MM: I absolutely did aim for subtlety. Such tensions have nearly always come from small moments in my books. Part of this is a reaction to how narrowly some readers conceive of Chicano literature, that it’s a body of work in which characters exist first and foremost in their ethnic or racial identities rather than in the invented lives I could grant them. Most readers are smarter than that. We can intuit those tensions quite easily in real life—all of us silently judge—so I saw no reason to be explicit on the page.

NW: The character based on Alfred Hitchcock, know as The Director, thinks, “Small towns are filled with people who notice every little detail.” You grew up in a fairly small town (Dinuba, Calif.). Do you credit growing up there with your attention to detail?

MM: I was lucky to grow up there. It taught me how to watch and listen. In another interview, I stated that the Valley is a place of observers, a place where neighbors watch neighbors. Because change comes so slowly, the thirst for change is rewarded only by one’s patience.
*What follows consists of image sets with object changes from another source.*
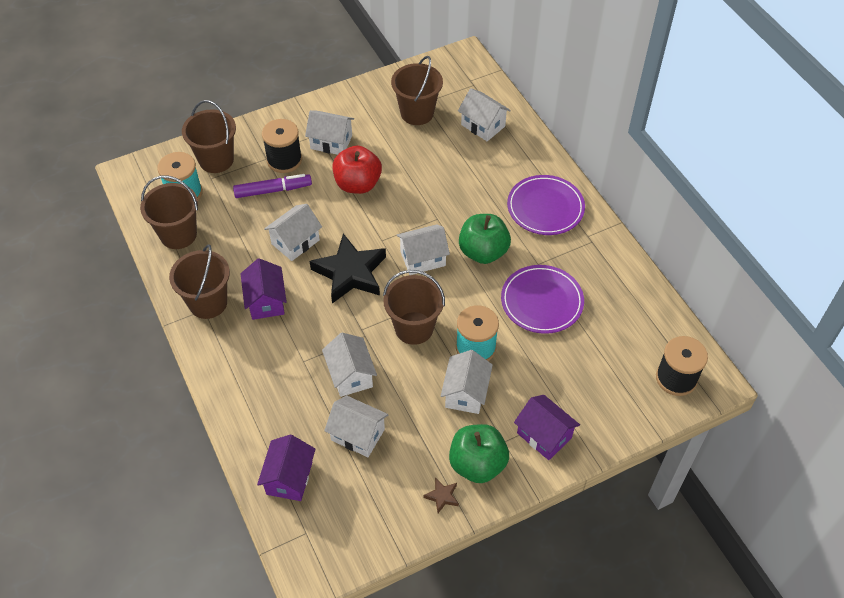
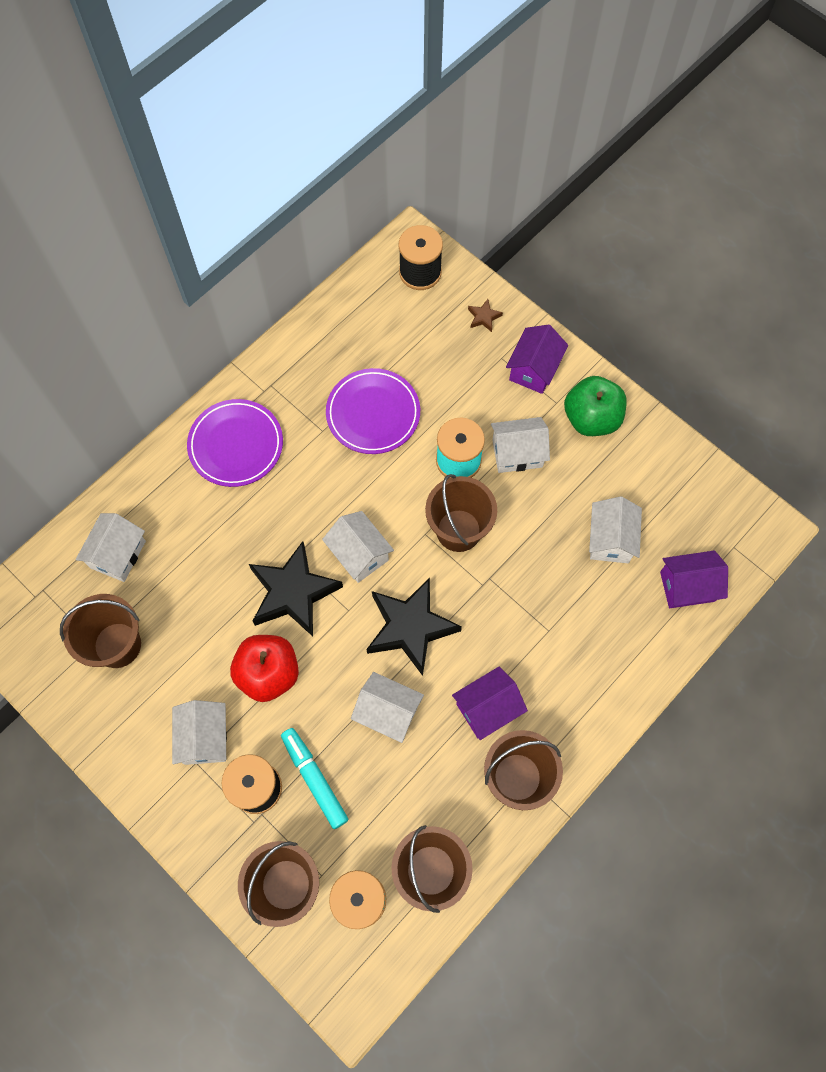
camera: 110 degrees left, 15 degrees up
purple marker [233,174,312,198] -> turquoise marker [281,728,348,829]
white house [322,333,377,397] -> none
brown star [423,478,459,513] -> brown star moved to [468,299,503,332]
green apple [459,214,511,264] -> none
none -> black star [249,541,343,637]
You have to keep looking, you have to keep watching, like staring at a pot of water until, soon enough, it all starts to boil. I learned very quickly that a place that seems to have nothing actually has everything, if you just look carefully.
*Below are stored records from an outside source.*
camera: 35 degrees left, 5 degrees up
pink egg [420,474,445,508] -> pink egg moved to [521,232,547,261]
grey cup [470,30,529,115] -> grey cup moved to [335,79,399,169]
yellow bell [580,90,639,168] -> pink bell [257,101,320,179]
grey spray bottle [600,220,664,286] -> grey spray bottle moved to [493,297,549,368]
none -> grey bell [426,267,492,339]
NW: Your three books have been set in California’s Central Valley. Do you think you will continue to set work there?

MM: I really do hope so. In terms of immediate market appeal, I know that it isn’t the sexiest of places and that I run the risk of being deemed a regional writer. But the Valley is so historically important to Chicano/a literature that I feel I must continue to represent it with as many facets as possible. The best way to defeat a notion that one’s writing is “regional” is to keep demonstrating that any manner of story can take place there. Do so successfully, and you’re suddenly an American writer, no questions asked.

NW: Your two story collections had many characters whose biographical details matched your own. In What You See in the Dark the characters appear to be very different from you—three women (two of them white), and one white British man. Was it more challenging to write from such different perspectives? Or was it liberating?
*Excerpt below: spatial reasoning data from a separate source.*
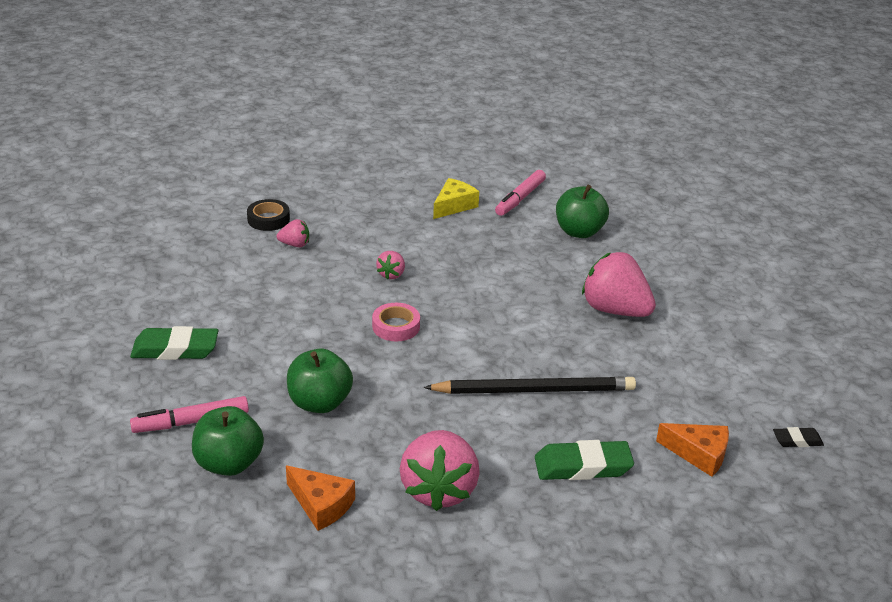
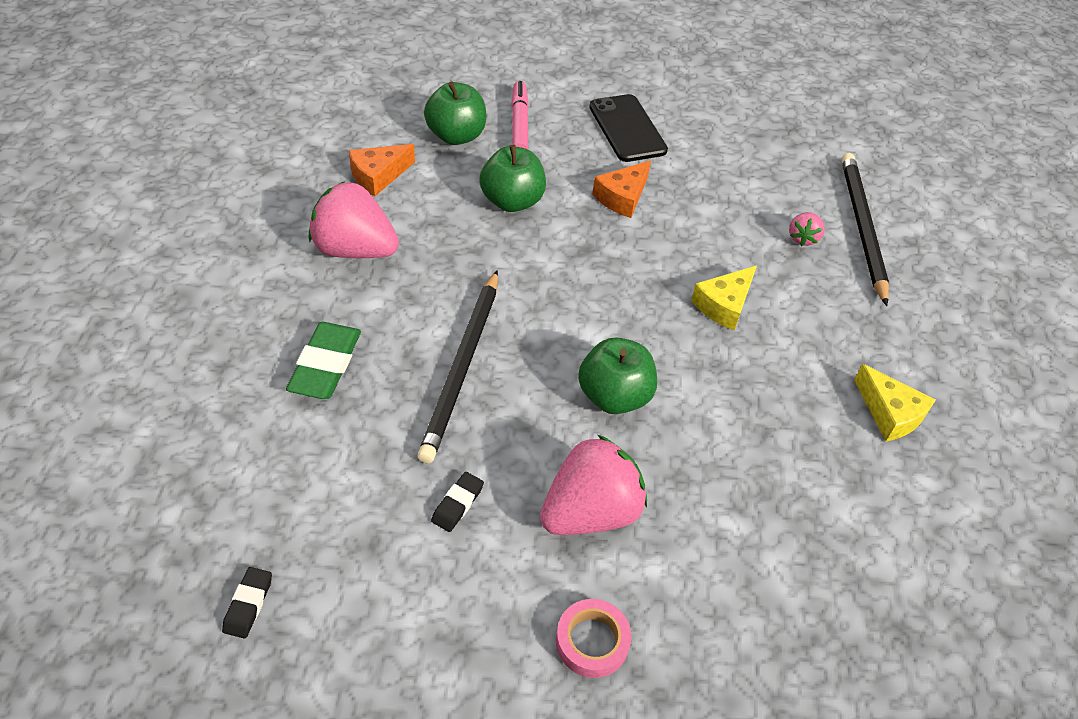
camera: 105 degrees right, 15 degrees up
green eraser [130,326,218,360] -> black phone [589,94,668,162]
black tape [247,199,290,231] -> black pencil [841,153,889,306]
pink tape [372,303,420,342] -> pink tape moved to [556,599,632,678]
pink strawberry [376,251,405,280] -> yellow cheese [691,266,757,330]
pink marker [495,170,546,216] -> none
green apple [556,185,609,238] -> green apple moved to [578,337,657,414]
orange cheese [656,423,729,477] -> orange cheese moved to [592,160,651,218]
none -> black eraser [431,472,484,532]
MM: I found it very liberating, if only for the simple reason that I could get the autobiographical monkey off my back. I liked the challenge of showing that I had my own set of compulsions that might not be the subject matter of any other Chicano/a writer, which satisfies me greatly. As much as I want to identify with this literature, I also want my individual aims and ambitions to be considered and debated. If that happens, I hope it can lead to an investigation of my earlier books with an eye to theme, moral dilemmas, and style rather than the easier match-up of biography and place.

NW: You used to work in publishing in New York, and now you teach creative writing at the University of Arizona. Are either of those jobs better for facilitating your own writing? How do you balance the obligations of your job with your own creative work?

MM: Working in publishing was much easier because the work ended at five o’clock! Good teaching requires a lot of commitment to students and I find it very hard to refuse a student’s story, no matter how many drafts I’ve read. I just finished my third year of teaching and have found it very difficult to balance my own work against it. But I’m starting a fourth book, so I will have to adjust quickly if I want the work to move a little faster.

NW: What is Tucson’s literary community like?

MM: For the students, I think it’s wonderful. They have active participation in their graduate reading series at a downtown location called Casa Libre, which offers community workshops. Our Poetry Center is justifiably famous and one of the most beautiful places to hear a reader. Our Tucson Book Festival has already grown to be one of the biggest in the country: I’m really proud of the University of Arizona’s commitment to serving the public with this event.

NW: What are you working on next?

MM: I have some stories brewing and a novel is taking shape via notes, but it’s too early to tell. I’m still exhausted from What You See in the Dark!